▶ ACTIVITY: Exactly and only the lines from the first entry through the line with "вручную денима stretch с" should be copied, both ends included, with no pictures.

··· EXCERPTED RECORDS ···

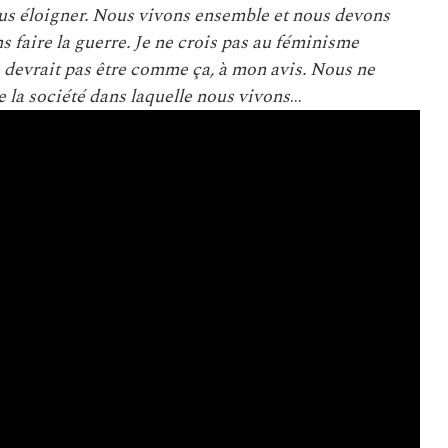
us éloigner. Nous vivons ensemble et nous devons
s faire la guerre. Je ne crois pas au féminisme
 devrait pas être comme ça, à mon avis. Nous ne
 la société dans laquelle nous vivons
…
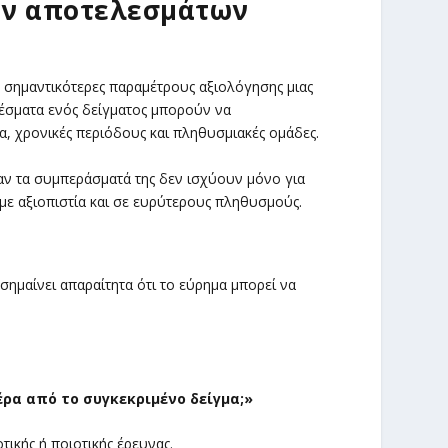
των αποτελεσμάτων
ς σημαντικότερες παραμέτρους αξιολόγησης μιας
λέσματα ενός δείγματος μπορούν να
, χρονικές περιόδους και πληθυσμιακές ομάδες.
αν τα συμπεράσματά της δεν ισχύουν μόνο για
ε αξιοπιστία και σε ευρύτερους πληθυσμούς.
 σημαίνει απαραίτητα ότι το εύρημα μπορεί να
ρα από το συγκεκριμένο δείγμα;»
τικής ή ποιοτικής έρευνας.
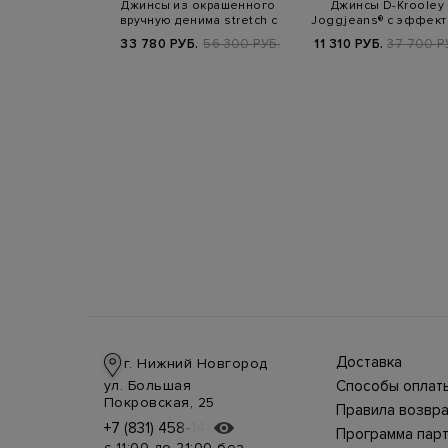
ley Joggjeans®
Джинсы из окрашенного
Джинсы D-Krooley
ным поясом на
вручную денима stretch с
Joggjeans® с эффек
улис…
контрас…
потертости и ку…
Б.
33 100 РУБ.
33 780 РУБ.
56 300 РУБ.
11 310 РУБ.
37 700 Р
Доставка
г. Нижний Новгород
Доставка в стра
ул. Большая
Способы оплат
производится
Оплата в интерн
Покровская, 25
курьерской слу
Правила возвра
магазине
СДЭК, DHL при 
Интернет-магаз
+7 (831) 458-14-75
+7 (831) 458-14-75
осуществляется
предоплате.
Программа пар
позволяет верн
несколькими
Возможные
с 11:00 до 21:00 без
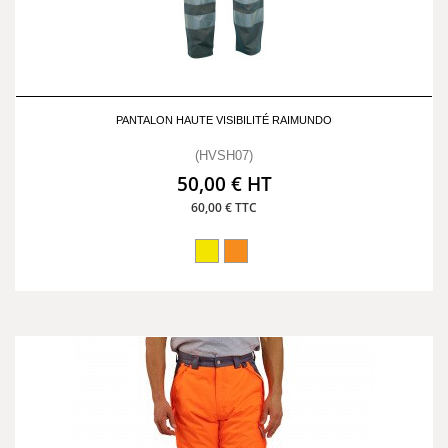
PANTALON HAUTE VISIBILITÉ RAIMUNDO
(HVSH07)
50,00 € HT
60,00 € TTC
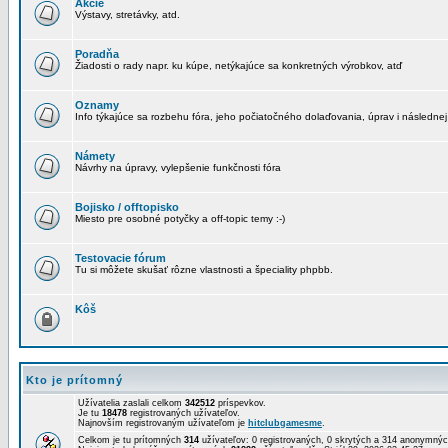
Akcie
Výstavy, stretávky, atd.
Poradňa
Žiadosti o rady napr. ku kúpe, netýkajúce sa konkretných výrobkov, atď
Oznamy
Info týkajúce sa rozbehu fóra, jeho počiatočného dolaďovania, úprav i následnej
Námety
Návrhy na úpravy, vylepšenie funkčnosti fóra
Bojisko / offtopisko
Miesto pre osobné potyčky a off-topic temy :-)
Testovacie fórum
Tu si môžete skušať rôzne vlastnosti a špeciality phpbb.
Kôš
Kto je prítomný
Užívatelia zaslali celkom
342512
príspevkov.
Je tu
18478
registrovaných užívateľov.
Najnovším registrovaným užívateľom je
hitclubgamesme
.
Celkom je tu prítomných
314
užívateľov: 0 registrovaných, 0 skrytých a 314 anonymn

···

▶ RESULT OF THE EXERCISE:
us éloigner. Nous vivons ensemble et nous devons
s faire la guerre. Je ne crois pas au féminisme
 devrait pas être comme ça, à mon avis. Nous ne
 la société dans laquelle nous vivons
…
των αποτελεσμάτων
ς σημαντικότερες παραμέτρους αξιολόγησης μιας
λέσματα ενός δείγματος μπορούν να
, χρονικές περιόδους και πληθυσμιακές ομάδες.
αν τα συμπεράσματά της δεν ισχύουν μόνο για
ε αξιοπιστία και σε ευρύτερους πληθυσμούς.
 σημαίνει απαραίτητα ότι το εύρημα μπορεί να
ρα από το συγκεκριμένο δείγμα;»
τικής ή ποιοτικής έρευνας.
ley Joggjeans®
Джинсы из окрашенного
Джинсы D-Krooley
ным поясом на
вручную денима stretch с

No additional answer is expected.